## Exercise directions
Below are entries; output exactly the lines from the one with "right front paw: (208, 229)" to the one with "root of tail: (229, 474)", both included, and nothing else.

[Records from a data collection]
——
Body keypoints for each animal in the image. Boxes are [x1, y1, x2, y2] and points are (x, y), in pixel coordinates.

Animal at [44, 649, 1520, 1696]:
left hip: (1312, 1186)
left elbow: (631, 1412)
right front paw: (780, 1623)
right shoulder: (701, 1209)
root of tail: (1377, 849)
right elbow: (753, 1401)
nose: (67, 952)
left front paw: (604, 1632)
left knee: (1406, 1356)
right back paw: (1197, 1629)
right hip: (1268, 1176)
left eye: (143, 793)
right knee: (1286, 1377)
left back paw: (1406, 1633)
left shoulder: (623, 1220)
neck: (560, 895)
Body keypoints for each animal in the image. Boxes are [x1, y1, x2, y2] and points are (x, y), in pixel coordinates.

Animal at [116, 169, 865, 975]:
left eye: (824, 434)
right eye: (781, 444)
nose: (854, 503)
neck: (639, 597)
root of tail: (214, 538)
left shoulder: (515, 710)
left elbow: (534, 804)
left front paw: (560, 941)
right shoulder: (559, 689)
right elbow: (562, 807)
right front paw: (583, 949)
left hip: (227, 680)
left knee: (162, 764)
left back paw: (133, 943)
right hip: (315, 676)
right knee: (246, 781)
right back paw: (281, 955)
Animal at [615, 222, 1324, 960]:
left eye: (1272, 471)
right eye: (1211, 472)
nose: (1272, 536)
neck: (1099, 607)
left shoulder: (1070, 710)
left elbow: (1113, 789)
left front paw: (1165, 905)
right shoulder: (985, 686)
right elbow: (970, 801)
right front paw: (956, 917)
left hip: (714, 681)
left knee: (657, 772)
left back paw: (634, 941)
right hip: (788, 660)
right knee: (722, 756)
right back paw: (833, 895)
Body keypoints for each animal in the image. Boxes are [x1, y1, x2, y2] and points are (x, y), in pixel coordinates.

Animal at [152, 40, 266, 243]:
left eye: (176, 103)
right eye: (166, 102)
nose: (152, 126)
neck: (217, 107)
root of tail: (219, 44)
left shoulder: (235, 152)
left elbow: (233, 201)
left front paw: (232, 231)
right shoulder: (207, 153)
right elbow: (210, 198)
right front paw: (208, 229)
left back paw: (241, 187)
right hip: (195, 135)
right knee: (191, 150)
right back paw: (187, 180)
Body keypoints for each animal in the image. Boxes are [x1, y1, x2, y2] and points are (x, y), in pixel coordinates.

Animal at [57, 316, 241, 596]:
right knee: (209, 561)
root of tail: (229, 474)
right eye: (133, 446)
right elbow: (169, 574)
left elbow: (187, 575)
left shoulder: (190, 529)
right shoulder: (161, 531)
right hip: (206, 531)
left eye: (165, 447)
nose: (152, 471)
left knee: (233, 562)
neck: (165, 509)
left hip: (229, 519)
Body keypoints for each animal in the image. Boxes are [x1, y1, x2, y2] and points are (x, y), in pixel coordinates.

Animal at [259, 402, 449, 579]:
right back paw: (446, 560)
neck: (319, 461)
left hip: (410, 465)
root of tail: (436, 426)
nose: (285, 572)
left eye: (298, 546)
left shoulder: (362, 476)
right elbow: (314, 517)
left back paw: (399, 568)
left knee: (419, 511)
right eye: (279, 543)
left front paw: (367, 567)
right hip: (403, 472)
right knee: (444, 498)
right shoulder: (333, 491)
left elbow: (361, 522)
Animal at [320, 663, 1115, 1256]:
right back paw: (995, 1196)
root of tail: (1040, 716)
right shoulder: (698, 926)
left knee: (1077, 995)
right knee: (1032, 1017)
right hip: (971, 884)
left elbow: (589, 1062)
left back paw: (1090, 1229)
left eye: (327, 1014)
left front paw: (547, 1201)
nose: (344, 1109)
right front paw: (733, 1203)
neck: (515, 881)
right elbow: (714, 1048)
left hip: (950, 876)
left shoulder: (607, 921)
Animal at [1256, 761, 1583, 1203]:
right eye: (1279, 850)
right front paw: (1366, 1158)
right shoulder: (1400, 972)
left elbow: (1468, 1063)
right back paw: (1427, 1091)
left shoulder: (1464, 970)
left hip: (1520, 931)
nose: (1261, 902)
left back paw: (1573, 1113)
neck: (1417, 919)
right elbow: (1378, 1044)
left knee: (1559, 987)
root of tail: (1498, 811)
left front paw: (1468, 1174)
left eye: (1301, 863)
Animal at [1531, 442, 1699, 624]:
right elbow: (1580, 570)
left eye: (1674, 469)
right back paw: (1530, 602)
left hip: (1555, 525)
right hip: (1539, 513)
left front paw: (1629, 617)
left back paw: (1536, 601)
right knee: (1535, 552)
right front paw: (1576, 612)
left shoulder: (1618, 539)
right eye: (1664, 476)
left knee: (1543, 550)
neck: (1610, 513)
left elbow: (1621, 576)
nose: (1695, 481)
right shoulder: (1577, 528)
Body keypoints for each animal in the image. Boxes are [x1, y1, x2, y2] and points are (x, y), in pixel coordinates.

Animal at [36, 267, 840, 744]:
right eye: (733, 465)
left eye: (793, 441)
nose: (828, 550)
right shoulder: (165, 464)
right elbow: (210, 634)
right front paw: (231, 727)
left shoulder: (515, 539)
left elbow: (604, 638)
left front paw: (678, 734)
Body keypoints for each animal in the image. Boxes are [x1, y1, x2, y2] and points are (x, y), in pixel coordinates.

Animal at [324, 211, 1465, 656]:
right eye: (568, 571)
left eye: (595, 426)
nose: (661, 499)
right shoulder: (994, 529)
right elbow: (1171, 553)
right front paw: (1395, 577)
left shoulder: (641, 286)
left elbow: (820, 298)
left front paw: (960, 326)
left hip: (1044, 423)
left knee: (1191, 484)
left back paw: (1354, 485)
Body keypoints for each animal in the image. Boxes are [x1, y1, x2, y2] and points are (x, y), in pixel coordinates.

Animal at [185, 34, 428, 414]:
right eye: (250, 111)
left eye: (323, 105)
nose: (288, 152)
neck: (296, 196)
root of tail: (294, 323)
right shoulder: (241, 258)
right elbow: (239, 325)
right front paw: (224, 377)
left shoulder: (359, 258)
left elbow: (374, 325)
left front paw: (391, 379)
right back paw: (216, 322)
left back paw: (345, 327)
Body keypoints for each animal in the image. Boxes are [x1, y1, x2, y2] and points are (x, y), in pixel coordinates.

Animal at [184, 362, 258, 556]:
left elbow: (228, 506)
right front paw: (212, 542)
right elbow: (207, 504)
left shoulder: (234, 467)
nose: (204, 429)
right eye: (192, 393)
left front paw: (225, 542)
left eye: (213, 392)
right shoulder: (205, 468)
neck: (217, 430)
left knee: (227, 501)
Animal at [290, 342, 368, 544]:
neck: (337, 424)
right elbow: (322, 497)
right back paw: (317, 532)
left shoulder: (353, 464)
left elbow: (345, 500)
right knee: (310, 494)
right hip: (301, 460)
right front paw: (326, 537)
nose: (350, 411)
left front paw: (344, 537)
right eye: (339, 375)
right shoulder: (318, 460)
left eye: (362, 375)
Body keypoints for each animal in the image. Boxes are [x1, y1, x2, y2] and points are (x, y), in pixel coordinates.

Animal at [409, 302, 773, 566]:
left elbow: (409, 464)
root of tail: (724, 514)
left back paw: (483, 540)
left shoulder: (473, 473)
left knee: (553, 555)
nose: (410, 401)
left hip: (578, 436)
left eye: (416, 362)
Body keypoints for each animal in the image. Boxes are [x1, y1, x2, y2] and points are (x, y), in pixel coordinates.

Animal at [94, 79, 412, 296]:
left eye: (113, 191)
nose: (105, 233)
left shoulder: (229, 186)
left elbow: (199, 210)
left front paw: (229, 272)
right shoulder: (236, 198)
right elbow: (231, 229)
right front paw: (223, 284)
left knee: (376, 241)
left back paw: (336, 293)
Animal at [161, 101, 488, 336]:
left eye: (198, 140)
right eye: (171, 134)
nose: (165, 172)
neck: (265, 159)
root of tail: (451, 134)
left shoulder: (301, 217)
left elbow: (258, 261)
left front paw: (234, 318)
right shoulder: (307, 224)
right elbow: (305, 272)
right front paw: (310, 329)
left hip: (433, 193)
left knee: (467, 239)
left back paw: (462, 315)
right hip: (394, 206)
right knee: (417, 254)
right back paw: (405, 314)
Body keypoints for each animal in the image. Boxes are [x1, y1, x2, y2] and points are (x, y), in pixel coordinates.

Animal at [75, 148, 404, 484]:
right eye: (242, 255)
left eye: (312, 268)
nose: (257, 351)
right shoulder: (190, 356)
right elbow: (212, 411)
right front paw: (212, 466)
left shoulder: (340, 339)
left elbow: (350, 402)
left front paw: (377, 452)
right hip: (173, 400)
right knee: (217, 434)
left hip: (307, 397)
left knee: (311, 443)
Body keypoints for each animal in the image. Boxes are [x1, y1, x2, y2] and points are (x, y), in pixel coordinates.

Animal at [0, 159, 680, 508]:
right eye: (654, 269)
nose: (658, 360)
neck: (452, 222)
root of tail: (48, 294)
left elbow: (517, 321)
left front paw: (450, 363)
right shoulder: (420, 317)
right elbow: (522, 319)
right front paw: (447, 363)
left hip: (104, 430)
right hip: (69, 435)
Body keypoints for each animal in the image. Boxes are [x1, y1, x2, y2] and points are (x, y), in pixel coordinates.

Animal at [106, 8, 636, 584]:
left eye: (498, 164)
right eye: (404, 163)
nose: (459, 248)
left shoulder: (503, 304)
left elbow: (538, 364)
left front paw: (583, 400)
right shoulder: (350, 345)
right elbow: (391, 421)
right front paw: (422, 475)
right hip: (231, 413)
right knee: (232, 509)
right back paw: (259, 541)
——
## Answer area
right front paw: (208, 229)
left back paw: (241, 187)
right hip: (195, 135)
right knee: (191, 150)
right back paw: (187, 180)
Body keypoints for each animal in the image. Boxes are [x1, y1, x2, y2] and points are (x, y), in pixel coordinates.

Animal at [57, 316, 241, 596]:
right knee: (209, 561)
root of tail: (229, 474)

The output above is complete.